# INPUT RECORDS
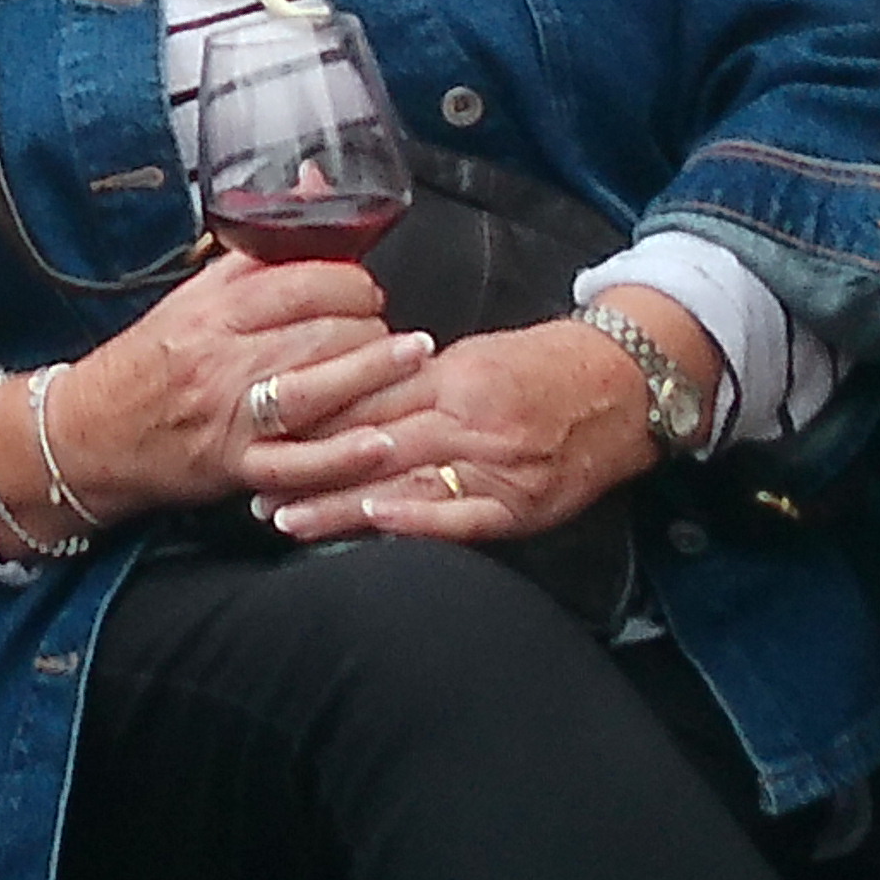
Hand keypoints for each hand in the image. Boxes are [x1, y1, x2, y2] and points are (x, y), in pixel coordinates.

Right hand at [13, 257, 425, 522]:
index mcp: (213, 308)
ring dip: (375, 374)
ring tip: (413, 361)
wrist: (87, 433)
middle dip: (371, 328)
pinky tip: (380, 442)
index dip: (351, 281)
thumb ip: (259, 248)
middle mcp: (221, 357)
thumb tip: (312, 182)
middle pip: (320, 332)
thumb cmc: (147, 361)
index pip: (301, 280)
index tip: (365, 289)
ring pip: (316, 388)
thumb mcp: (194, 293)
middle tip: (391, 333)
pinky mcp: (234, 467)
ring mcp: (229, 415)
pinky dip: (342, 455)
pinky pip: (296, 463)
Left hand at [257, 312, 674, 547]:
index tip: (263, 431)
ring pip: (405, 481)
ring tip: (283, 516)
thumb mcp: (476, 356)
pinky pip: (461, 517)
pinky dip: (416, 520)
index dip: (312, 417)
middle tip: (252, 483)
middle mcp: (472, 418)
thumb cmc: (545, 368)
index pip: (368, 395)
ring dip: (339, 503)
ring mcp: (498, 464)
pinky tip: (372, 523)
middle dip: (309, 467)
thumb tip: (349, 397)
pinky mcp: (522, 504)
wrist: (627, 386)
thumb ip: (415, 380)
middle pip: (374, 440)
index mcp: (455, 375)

* * *

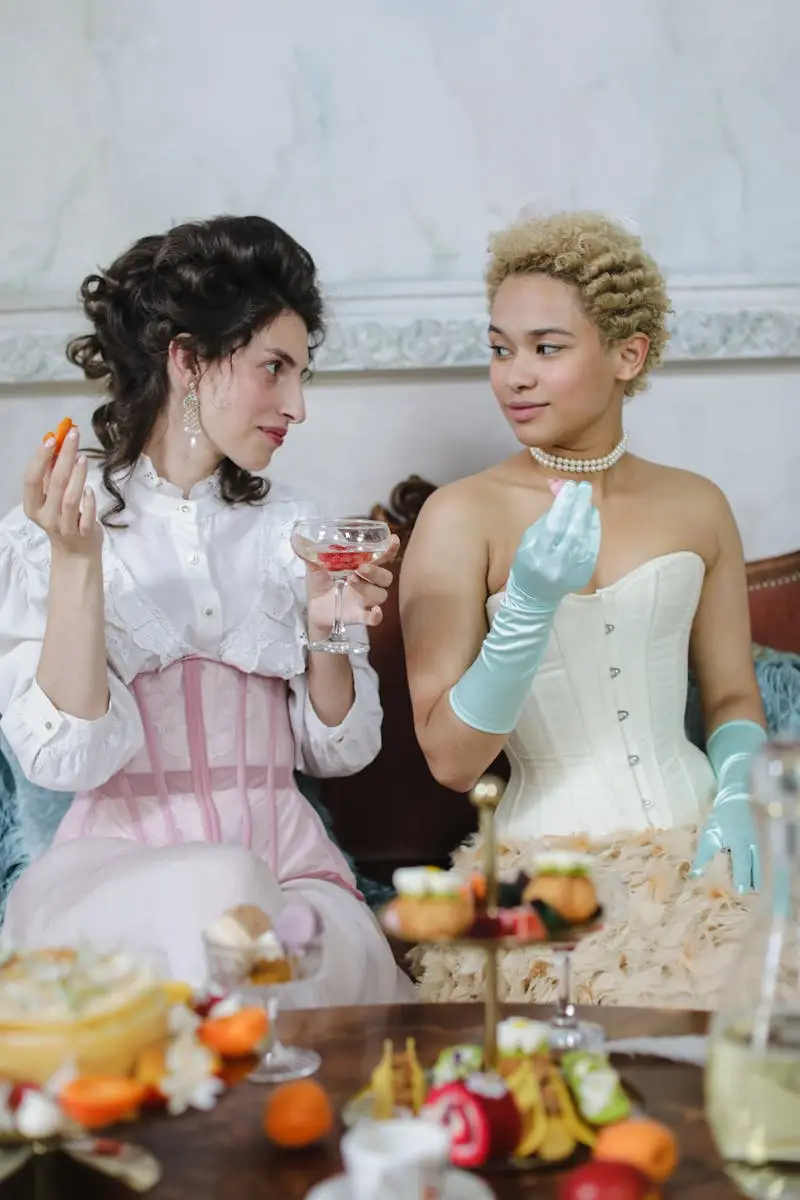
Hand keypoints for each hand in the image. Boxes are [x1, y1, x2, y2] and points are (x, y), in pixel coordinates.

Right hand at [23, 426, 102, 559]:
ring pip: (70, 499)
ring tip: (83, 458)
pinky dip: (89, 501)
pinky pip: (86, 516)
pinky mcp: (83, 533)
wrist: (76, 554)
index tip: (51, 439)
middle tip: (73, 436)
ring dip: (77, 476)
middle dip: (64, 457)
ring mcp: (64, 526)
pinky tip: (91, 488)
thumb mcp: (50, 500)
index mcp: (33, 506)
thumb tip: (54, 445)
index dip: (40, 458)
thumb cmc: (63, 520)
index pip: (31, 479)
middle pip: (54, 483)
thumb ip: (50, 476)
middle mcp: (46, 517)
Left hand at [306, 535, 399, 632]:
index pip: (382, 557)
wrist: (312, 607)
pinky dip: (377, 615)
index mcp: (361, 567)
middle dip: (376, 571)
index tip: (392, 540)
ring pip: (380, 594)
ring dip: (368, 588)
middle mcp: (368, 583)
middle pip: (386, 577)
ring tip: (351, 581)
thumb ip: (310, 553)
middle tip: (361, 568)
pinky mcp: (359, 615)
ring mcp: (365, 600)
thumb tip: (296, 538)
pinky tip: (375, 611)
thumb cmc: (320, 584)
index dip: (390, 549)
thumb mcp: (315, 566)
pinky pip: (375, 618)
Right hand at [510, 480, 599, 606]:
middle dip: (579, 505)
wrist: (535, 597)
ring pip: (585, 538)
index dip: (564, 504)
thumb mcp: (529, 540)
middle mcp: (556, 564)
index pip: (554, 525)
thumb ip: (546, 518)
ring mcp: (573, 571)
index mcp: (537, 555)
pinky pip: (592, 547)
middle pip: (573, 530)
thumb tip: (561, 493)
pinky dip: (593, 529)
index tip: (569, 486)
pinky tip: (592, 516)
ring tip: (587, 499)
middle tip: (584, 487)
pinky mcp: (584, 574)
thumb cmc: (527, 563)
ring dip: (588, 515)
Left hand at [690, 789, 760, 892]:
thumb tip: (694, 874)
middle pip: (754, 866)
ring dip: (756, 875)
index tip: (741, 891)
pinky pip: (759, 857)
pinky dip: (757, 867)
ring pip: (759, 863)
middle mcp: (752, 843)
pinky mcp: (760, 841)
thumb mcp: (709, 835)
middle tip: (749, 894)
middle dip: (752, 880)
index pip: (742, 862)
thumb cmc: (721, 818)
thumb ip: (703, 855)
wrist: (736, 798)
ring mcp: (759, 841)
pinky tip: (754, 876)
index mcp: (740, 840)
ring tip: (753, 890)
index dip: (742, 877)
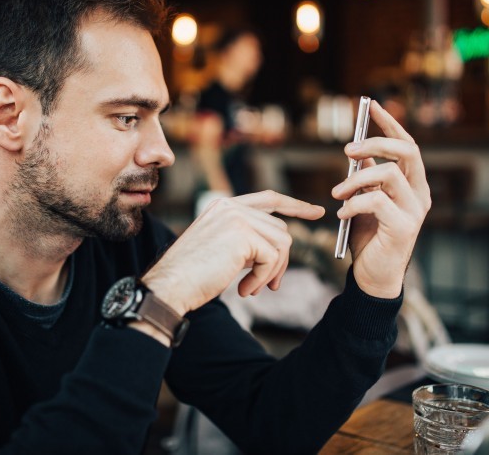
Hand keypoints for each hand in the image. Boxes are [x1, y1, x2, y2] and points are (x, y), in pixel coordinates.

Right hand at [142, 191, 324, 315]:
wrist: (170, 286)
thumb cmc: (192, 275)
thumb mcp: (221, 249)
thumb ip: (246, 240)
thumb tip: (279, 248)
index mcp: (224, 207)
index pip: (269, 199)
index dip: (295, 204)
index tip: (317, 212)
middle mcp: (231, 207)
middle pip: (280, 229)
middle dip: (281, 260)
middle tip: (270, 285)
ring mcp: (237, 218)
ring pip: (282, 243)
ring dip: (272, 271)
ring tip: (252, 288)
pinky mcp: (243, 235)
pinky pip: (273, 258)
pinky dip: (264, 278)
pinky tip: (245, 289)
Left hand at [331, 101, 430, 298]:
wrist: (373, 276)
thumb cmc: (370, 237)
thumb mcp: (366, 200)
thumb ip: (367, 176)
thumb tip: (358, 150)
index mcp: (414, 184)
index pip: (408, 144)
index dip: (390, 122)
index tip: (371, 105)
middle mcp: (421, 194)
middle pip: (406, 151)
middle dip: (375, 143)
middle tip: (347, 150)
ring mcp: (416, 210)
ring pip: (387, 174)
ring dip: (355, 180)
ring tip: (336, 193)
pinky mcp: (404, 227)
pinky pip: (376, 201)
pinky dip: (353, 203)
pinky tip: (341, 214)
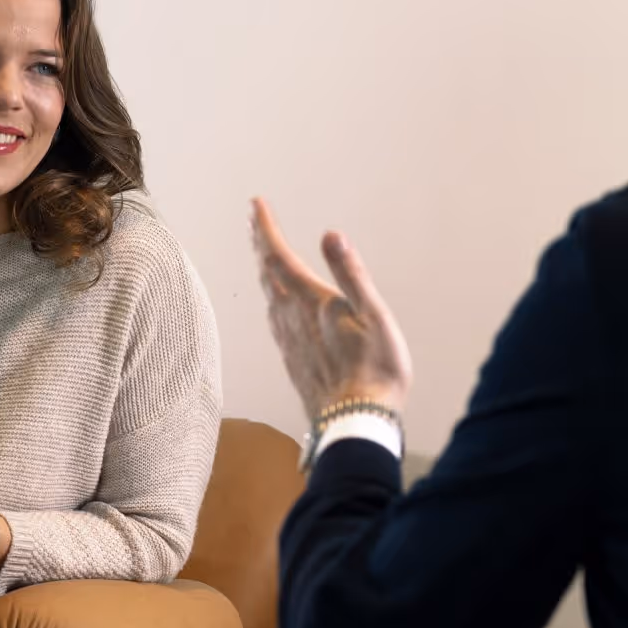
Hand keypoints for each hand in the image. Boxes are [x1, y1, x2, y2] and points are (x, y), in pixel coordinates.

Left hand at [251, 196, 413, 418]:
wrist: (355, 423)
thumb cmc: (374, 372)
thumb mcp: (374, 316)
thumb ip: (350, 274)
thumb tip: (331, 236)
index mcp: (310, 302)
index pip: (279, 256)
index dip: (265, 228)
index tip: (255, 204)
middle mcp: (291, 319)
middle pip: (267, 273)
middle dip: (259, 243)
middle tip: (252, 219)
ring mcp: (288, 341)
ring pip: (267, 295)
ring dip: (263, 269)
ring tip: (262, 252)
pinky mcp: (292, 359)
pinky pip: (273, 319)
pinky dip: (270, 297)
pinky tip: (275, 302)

# YOUR OBJECTIVE
Taking the records above, retype every line from the one with "pinky dip: (264, 278)" down to the one with "middle dip: (375, 143)", exactly and with nothing else.

# EXERCISE OUTPUT
pinky dip: (264, 278)
pinky tip: (245, 289)
Left hand at [331, 101, 430, 298]:
wrist: (373, 276)
thumb cmc: (370, 237)
thumb mcp: (366, 200)
thumb ip: (367, 176)
thumb tip: (358, 150)
index mcp: (414, 184)
index pip: (408, 144)
index dip: (390, 122)
index tip: (371, 105)
middle mcp: (421, 194)
middle pip: (406, 151)
middle dip: (375, 143)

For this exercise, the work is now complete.